(EXERCISE DIRECTIONS)
Please restate the data word for word, leaving out no line.

[[ ENTRIES SUPPLIED, beginning ]]

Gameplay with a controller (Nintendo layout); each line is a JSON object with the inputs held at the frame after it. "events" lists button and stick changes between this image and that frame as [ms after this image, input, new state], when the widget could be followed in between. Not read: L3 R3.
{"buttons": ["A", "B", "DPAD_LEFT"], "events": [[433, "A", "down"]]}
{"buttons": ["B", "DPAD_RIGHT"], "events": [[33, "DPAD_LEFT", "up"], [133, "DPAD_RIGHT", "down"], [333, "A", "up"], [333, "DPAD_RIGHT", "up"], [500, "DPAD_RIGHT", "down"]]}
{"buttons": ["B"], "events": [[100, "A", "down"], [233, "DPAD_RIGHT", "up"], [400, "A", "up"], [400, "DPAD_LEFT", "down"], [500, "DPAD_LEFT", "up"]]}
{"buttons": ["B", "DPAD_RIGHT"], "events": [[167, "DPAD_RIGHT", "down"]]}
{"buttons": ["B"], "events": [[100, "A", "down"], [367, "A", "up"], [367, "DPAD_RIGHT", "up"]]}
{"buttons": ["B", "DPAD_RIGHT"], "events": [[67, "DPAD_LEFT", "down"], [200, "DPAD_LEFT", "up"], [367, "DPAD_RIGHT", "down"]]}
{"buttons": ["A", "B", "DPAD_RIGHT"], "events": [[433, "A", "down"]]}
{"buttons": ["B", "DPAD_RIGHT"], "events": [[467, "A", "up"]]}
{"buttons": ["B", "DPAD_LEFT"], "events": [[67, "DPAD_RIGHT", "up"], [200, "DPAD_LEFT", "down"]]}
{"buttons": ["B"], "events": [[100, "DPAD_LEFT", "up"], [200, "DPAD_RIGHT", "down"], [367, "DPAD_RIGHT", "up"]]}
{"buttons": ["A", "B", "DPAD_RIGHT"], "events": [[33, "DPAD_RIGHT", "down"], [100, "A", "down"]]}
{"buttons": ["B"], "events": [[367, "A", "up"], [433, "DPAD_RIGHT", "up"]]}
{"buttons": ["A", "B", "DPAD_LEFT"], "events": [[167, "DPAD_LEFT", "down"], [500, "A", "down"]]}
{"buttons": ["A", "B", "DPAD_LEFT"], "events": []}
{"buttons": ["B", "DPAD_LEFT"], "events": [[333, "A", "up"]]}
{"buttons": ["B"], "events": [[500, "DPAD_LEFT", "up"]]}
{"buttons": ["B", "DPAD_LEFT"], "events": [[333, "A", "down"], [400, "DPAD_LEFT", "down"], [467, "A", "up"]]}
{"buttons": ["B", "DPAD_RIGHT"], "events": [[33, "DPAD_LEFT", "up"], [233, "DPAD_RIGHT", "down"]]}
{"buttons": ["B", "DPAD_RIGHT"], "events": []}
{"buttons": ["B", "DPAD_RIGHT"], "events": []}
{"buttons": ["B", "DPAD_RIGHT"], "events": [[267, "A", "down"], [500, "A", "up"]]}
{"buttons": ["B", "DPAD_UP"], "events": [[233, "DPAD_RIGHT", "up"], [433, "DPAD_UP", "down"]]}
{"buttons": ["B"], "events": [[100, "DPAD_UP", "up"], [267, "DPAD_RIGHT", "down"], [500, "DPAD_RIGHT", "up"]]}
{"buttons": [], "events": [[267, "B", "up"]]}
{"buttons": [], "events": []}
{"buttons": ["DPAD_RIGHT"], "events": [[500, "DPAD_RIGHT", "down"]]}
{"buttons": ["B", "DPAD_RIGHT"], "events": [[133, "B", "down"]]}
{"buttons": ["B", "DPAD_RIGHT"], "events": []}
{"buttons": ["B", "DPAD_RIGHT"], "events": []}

[[ ENTRIES SUPPLIED, end ]]

(EXPECTED OUTPUT)
Gameplay with a controller (Nintendo layout); each line is a JSON object with the inputs held at the frame after it. "events" lists button and stick changes between this image and that frame as [ms after this image, input, new state], when the widget could be followed in between. Not read: L3 R3.
{"buttons": ["A", "B", "DPAD_LEFT"], "events": [[433, "A", "down"]]}
{"buttons": ["B", "DPAD_RIGHT"], "events": [[33, "DPAD_LEFT", "up"], [133, "DPAD_RIGHT", "down"], [333, "A", "up"], [333, "DPAD_RIGHT", "up"], [500, "DPAD_RIGHT", "down"]]}
{"buttons": ["B"], "events": [[100, "A", "down"], [233, "DPAD_RIGHT", "up"], [400, "A", "up"], [400, "DPAD_LEFT", "down"], [500, "DPAD_LEFT", "up"]]}
{"buttons": ["B", "DPAD_RIGHT"], "events": [[167, "DPAD_RIGHT", "down"]]}
{"buttons": ["B"], "events": [[100, "A", "down"], [367, "A", "up"], [367, "DPAD_RIGHT", "up"]]}
{"buttons": ["B", "DPAD_RIGHT"], "events": [[67, "DPAD_LEFT", "down"], [200, "DPAD_LEFT", "up"], [367, "DPAD_RIGHT", "down"]]}
{"buttons": ["A", "B", "DPAD_RIGHT"], "events": [[433, "A", "down"]]}
{"buttons": ["B", "DPAD_RIGHT"], "events": [[467, "A", "up"]]}
{"buttons": ["B", "DPAD_LEFT"], "events": [[67, "DPAD_RIGHT", "up"], [200, "DPAD_LEFT", "down"]]}
{"buttons": ["B"], "events": [[100, "DPAD_LEFT", "up"], [200, "DPAD_RIGHT", "down"], [367, "DPAD_RIGHT", "up"]]}
{"buttons": ["A", "B", "DPAD_RIGHT"], "events": [[33, "DPAD_RIGHT", "down"], [100, "A", "down"]]}
{"buttons": ["B"], "events": [[367, "A", "up"], [433, "DPAD_RIGHT", "up"]]}
{"buttons": ["A", "B", "DPAD_LEFT"], "events": [[167, "DPAD_LEFT", "down"], [500, "A", "down"]]}
{"buttons": ["A", "B", "DPAD_LEFT"], "events": []}
{"buttons": ["B", "DPAD_LEFT"], "events": [[333, "A", "up"]]}
{"buttons": ["B"], "events": [[500, "DPAD_LEFT", "up"]]}
{"buttons": ["B", "DPAD_LEFT"], "events": [[333, "A", "down"], [400, "DPAD_LEFT", "down"], [467, "A", "up"]]}
{"buttons": ["B", "DPAD_RIGHT"], "events": [[33, "DPAD_LEFT", "up"], [233, "DPAD_RIGHT", "down"]]}
{"buttons": ["B", "DPAD_RIGHT"], "events": []}
{"buttons": ["B", "DPAD_RIGHT"], "events": []}
{"buttons": ["B", "DPAD_RIGHT"], "events": [[267, "A", "down"], [500, "A", "up"]]}
{"buttons": ["B", "DPAD_UP"], "events": [[233, "DPAD_RIGHT", "up"], [433, "DPAD_UP", "down"]]}
{"buttons": ["B"], "events": [[100, "DPAD_UP", "up"], [267, "DPAD_RIGHT", "down"], [500, "DPAD_RIGHT", "up"]]}
{"buttons": [], "events": [[267, "B", "up"]]}
{"buttons": [], "events": []}
{"buttons": ["DPAD_RIGHT"], "events": [[500, "DPAD_RIGHT", "down"]]}
{"buttons": ["B", "DPAD_RIGHT"], "events": [[133, "B", "down"]]}
{"buttons": ["B", "DPAD_RIGHT"], "events": []}
{"buttons": ["B", "DPAD_RIGHT"], "events": []}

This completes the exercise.